Pouvons-nous donc définir la morale une logique de la conduite, et le courage qui fait rester d'accord avec soi-même suffit-il à constituer la moralité ? I.

— MORALE ET LOGIQUE DE LA CONDUITE. A.

Par morale, nous pouvons entendre d'abord la règle de vie élaborée par les moralistes. a) Cette règle de vie peut être conçue comme une logique de la conduite.

Sans doute, il serait faux de prétendre que c'est par déduction à partir de principes posés tout d'abord que sont déterminées les prescriptions particulières.

Mais il n'en est pas moins vrai qu'un système de morale n'est constitué qu'une fois les prescriptions particulières rattachées à quelque principe général qui les justifie. b) Cependant, la morale ne se réduit pas à une logique, de la conduite.

Le logicien se borne, en effet, à tirer de propositions données les conséquences qui en découlent; logique dit seulement cohérence, et un système peut être cohérent sans correspondre à rien de réel.

Consigne:
Citez en entier, sans rien y changer, le texte ci-dessus sur la morale comme logique de la conduite.

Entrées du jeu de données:
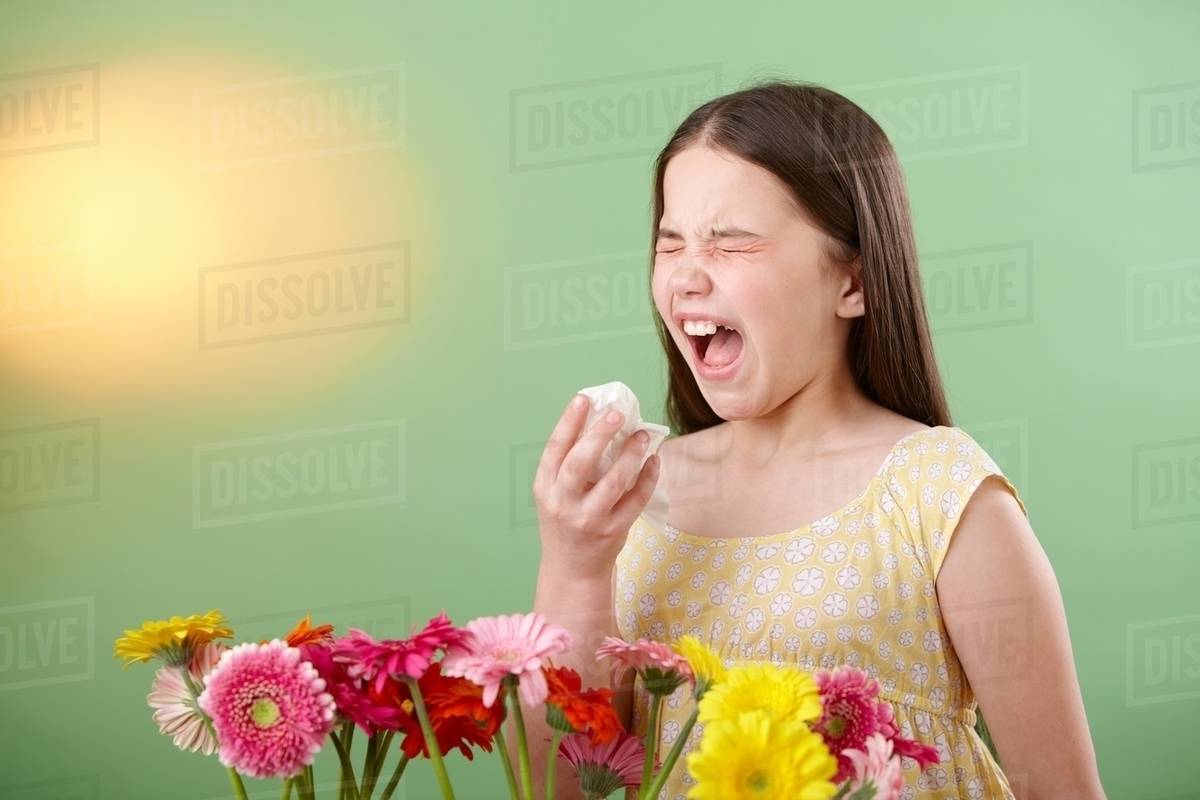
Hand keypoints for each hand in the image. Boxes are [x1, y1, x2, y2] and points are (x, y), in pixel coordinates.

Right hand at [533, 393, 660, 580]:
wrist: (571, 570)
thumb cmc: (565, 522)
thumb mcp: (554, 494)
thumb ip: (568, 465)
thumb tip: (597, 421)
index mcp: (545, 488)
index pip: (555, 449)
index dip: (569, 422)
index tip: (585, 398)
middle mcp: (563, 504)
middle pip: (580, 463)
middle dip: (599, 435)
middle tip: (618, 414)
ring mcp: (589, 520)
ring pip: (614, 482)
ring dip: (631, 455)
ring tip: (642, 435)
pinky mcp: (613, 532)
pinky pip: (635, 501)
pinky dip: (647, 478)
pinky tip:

Réponse rédigée:
Pouvons-nous donc définir la morale une logique de la conduite, et le courage qui fait rester d'accord avec soi-même suffit-il à constituer la moralité ? I.

— MORALE ET LOGIQUE DE LA CONDUITE. A.

Par morale, nous pouvons entendre d'abord la règle de vie élaborée par les moralistes. a) Cette règle de vie peut être conçue comme une logique de la conduite.

Sans doute, il serait faux de prétendre que c'est par déduction à partir de principes posés tout d'abord que sont déterminées les prescriptions particulières.

Mais il n'en est pas moins vrai qu'un système de morale n'est constitué qu'une fois les prescriptions particulières rattachées à quelque principe général qui les justifie. b) Cependant, la morale ne se réduit pas à une logique, de la conduite.

Le logicien se borne, en effet, à tirer de propositions données les conséquences qui en découlent; logique dit seulement cohérence, et un système peut être cohérent sans correspondre à rien de réel.